Work to complete> Can you reproduce the entries from the line with "sicherte sich Annalena" to the line with "Беларусь на 2003 –", switching "PLATZIERUNGEN" to "ERGEBNISSE" and leaving everything else as it is?

Records to use>

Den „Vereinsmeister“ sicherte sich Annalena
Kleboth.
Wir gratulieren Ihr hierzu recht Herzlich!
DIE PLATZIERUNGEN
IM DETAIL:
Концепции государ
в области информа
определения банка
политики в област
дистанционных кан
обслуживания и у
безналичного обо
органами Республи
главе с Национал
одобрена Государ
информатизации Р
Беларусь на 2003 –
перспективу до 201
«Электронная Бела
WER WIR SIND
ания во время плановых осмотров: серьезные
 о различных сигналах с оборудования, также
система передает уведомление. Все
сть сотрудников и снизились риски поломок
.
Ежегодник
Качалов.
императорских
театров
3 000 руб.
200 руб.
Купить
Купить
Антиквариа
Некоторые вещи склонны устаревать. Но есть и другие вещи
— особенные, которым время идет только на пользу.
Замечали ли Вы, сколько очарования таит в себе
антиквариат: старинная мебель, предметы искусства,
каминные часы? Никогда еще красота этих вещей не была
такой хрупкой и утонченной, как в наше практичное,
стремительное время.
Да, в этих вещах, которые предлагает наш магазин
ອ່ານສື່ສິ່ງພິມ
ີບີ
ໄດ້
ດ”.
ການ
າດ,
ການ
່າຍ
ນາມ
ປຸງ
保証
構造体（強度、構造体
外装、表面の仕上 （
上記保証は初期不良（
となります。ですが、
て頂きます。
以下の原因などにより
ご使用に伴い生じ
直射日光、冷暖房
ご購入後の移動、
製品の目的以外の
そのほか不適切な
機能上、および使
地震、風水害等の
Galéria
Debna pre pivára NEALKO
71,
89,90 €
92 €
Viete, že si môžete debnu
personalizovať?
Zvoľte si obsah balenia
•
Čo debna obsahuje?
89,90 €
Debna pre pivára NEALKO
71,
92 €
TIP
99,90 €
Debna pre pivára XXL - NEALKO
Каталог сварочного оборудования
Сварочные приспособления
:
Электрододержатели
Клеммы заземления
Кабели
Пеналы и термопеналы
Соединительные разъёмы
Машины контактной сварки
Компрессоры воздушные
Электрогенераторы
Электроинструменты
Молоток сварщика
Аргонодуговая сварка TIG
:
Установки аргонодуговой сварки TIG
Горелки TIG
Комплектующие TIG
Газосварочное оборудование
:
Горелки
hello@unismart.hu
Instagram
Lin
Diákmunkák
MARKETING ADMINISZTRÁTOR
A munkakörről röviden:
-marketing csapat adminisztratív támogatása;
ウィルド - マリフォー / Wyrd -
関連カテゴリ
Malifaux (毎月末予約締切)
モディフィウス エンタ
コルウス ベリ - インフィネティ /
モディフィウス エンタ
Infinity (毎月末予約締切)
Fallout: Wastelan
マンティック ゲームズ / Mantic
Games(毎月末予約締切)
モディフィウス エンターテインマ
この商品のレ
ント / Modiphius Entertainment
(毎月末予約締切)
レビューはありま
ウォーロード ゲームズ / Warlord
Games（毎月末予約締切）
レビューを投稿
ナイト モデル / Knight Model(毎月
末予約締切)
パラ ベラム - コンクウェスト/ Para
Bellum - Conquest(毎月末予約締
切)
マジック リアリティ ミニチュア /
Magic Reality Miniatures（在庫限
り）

* * *

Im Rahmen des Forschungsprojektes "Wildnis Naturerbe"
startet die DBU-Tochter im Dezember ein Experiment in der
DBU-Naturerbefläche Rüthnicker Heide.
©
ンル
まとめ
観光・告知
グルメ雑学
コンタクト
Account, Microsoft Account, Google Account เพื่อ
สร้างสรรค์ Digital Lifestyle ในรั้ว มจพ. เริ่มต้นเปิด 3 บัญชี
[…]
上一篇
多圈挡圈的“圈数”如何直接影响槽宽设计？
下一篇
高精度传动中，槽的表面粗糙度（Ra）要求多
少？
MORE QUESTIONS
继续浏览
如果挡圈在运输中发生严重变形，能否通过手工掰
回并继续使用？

Output below>
Den „Vereinsmeister“ sicherte sich Annalena
Kleboth.
Wir gratulieren Ihr hierzu recht Herzlich!
DIE ERGEBNISSE
IM DETAIL:
Концепции государ
в области информа
определения банка
политики в област
дистанционных кан
обслуживания и у
безналичного обо
органами Республи
главе с Национал
одобрена Государ
информатизации Р
Беларусь на 2003 –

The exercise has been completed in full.